Stored entries:
....

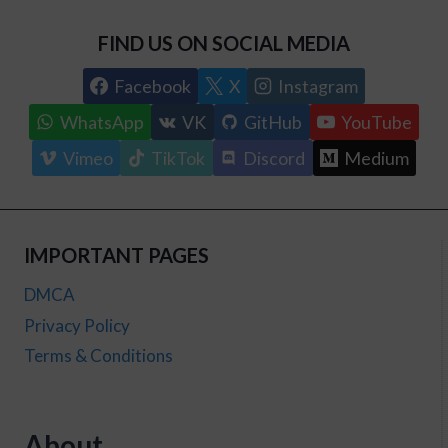
FIND US ON SOCIAL MEDIA
Facebook
X
Instagram
WhatsApp
VK
GitHub
YouTube
Vimeo
TikTok
Discord
Medium
IMPORTANT PAGES
DMCA
Privacy Policy
Terms & Conditions
About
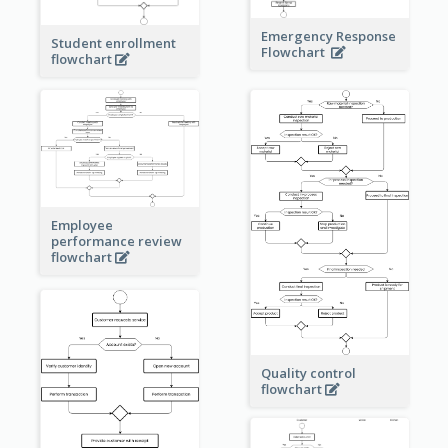
Emergency Response
Student enrollment
Flowchart
flowchart
Employee
performance review
flowchart
Quality control
flowchart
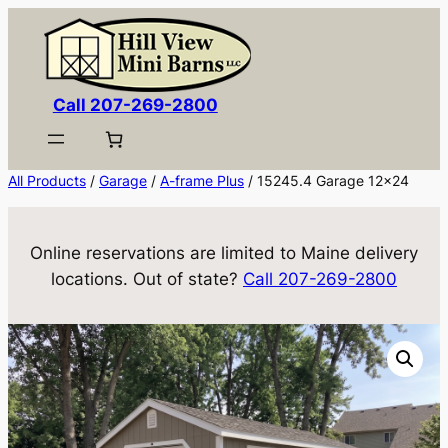
Skip
to
content
Call 207-269-2800
All Products
/
Garage
/
A-frame Plus
/ 15245.4 Garage 12×24
Online reservations are limited to Maine delivery
locations. Out of state?
Call 207-269-2800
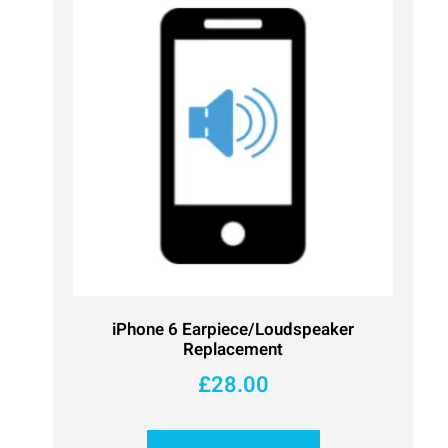
iPhone 6 Earpiece/Loudspeaker
Replacement
£
28.00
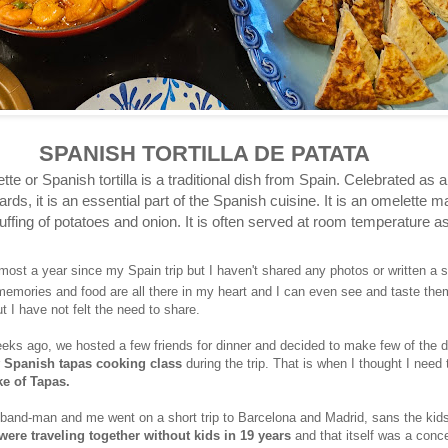
SPANISH TORTILLA DE PATATA
te or Spanish tortilla is a traditional dish from Spain. Celebrated as a
rds, it is an essential part of the Spanish cuisine. It is an omelette m
ffing of potatoes and onion. It is often served at room temperature as
lmost a year since my Spain trip but I haven't shared any photos or written a 
 memories and food are all there in my heart and I can even see and taste th
t I have not felt the need to share.
s ago, we hosted a few friends for dinner and decided to make few of the 
r
Spanish tapas cooking class
during the trip. That is when I thought I need t
ke of Tapas.
sband-man and me went on a short trip to Barcelona and Madrid, sans the kid
 were traveling together without kids in 19 years
and that itself was a conce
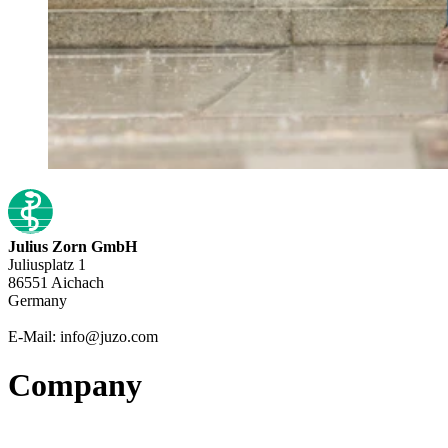
Julius Zorn GmbH
Juliusplatz 1
86551 Aichach
Germany
E-Mail: info@juzo.com
Company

....

• [WHAT IS EXPECTED]
The expected answer is an exact copy of the lines from the one containing "memories and food" through the last line of the entries above, both included, without pictures.

• [EXERCISE RESPONSE]
 memories and food are all there in my heart and I can even see and taste th
t I have not felt the need to share.
s ago, we hosted a few friends for dinner and decided to make few of the 
r
Spanish tapas cooking class
during the trip. That is when I thought I need t
ke of Tapas.
sband-man and me went on a short trip to Barcelona and Madrid, sans the kid
 were traveling together without kids in 19 years
and that itself was a conce
Julius Zorn GmbH
Juliusplatz 1
86551 Aichach
Germany
E-Mail: info@juzo.com
Company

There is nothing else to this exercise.